Work instruction
Each line containing the string "Courtyard" should be copied out of the entries.

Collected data

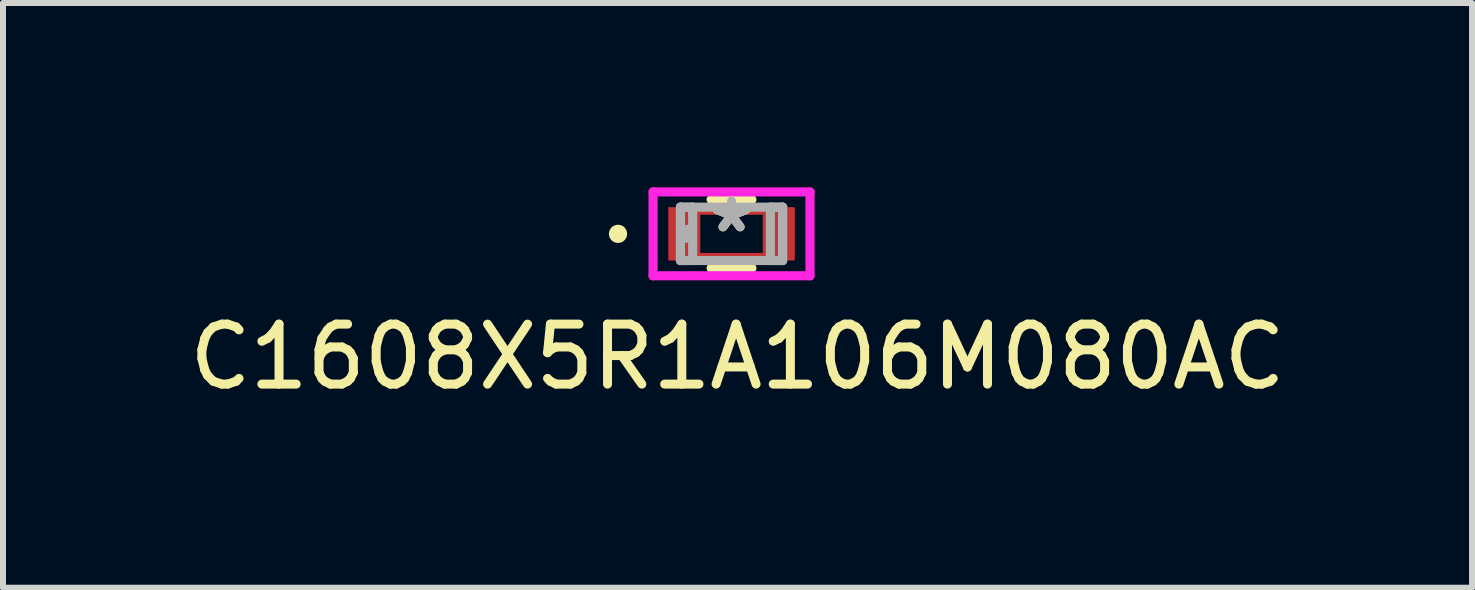
<source format=kicad_pcb>
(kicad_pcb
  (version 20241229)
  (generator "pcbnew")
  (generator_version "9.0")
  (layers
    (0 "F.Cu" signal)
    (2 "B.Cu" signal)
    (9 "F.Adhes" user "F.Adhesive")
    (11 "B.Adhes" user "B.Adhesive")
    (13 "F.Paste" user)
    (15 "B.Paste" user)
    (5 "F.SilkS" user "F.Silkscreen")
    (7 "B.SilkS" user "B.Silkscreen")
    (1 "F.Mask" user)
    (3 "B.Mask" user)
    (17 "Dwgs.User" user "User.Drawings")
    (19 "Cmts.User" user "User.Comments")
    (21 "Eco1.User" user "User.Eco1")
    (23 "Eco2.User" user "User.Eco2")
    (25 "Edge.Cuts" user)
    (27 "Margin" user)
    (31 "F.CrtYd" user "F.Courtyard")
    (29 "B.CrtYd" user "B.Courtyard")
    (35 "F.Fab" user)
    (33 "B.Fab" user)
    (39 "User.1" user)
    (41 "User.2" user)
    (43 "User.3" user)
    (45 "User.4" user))
  (footprint "C1608X5R1A106M080AC"
    (layer "F.Cu")
    (at 9.144 0.848)
    (property "Reference" "C1608X5R1A106M080AC" (at 0.1 2.05 0) (layer "F.SilkS") (effects (font (size 1 1) (thickness 0.15))))
    (attr through_hole)
    (fp_line (start -0.597 -0.394) (end 0.597 -0.394) (stroke (width 0.152) (type solid)) (layer "F.Cu"))
    (fp_line (start -0.597 0.394) (end -0.597 -0.394) (stroke (width 0.152) (type solid)) (layer "F.Cu"))
    (fp_line (start 0.597 -0.394) (end 0.597 0.394) (stroke (width 0.152) (type solid)) (layer "F.Cu"))
    (fp_line (start 0.597 0.394) (end -0.597 0.394) (stroke (width 0.152) (type solid)) (layer "F.Cu"))
    (fp_line (start -0.34 0.572) (end 0.34 0.572) (stroke (width 0.152) (type solid)) (layer "F.SilkS"))
    (fp_line (start 0.34 -0.572) (end -0.34 -0.572) (stroke (width 0.152) (type solid)) (layer "F.SilkS"))
    (fp_circle (center -1.892 0) (end -1.816 0) (stroke (width 0.152) (type solid)) (fill no) (layer "F.SilkS"))
    (fp_line (start -1.308 -0.699) (end 1.308 -0.699) (stroke (width 0.152) (type solid)) (layer "F.CrtYd"))
    (fp_line (start -1.308 0.699) (end -1.308 -0.699) (stroke (width 0.152) (type solid)) (layer "F.CrtYd"))
    (fp_line (start 1.308 -0.699) (end 1.308 0.699) (stroke (width 0.152) (type solid)) (layer "F.CrtYd"))
    (fp_line (start 1.308 0.699) (end -1.308 0.699) (stroke (width 0.152) (type solid)) (layer "F.CrtYd"))
    (fp_line (start -0.851 -0.445) (end -0.851 0.445) (stroke (width 0.152) (type solid)) (layer "F.Fab"))
    (fp_line (start -0.851 -0.445) (end -0.851 0.445) (stroke (width 0.152) (type solid)) (layer "F.Fab"))
    (fp_line (start -0.851 0.445) (end -0.648 0.445) (stroke (width 0.152) (type solid)) (layer "F.Fab"))
    (fp_line (start -0.851 0.445) (end 0.851 0.445) (stroke (width 0.152) (type solid)) (layer "F.Fab"))
    (fp_line (start -0.648 -0.445) (end -0.851 -0.445) (stroke (width 0.152) (type solid)) (layer "F.Fab"))
    (fp_line (start -0.648 0.445) (end -0.648 -0.445) (stroke (width 0.152) (type solid)) (layer "F.Fab"))
    (fp_line (start 0.648 -0.445) (end 0.648 0.445) (stroke (width 0.152) (type solid)) (layer "F.Fab"))
    (fp_line (start 0.648 0.445) (end 0.851 0.445) (stroke (width 0.152) (type solid)) (layer "F.Fab"))
    (fp_line (start 0.851 -0.445) (end -0.851 -0.445) (stroke (width 0.152) (type solid)) (layer "F.Fab"))
    (fp_line (start 0.851 -0.445) (end 0.648 -0.445) (stroke (width 0.152) (type solid)) (layer "F.Fab"))
    (fp_line (start 0.851 0.445) (end 0.851 -0.445) (stroke (width 0.152) (type solid)) (layer "F.Fab"))
    (fp_line (start 0.851 0.445) (end 0.851 -0.445) (stroke (width 0.152) (type solid)) (layer "F.Fab"))
    (fp_circle (center -0.724 0) (end -0.648 0) (stroke (width 0.152) (type solid)) (fill no) (layer "F.Fab"))
    (fp_text user "*" (at 0 0 0) (layer "F.SilkS") (effects (font (size 1 1) (thickness 0.15))))
    (fp_text user "*" (at 0 0 0) (layer "F.Fab") (effects (font (size 1 1) (thickness 0.15))))
    (pad "1" smd rect (at -0.851 0) (size 0.406 0.889) (layers "F.Cu" "F.Mask" "F.Paste"))
    (pad "2" smd rect (at 0.851 0) (size 0.406 0.889) (layers "F.Cu" "F.Mask" "F.Paste")))
  (gr_rect
    (start -3 -3)
    (end 21.488 6.747)
    (stroke (width 0.1) (type default))
    (fill no)
    (layer "Edge.Cuts")))
</source>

Output for this exercise
    (31 "F.CrtYd" user "F.Courtyard")
    (29 "B.CrtYd" user "B.Courtyard")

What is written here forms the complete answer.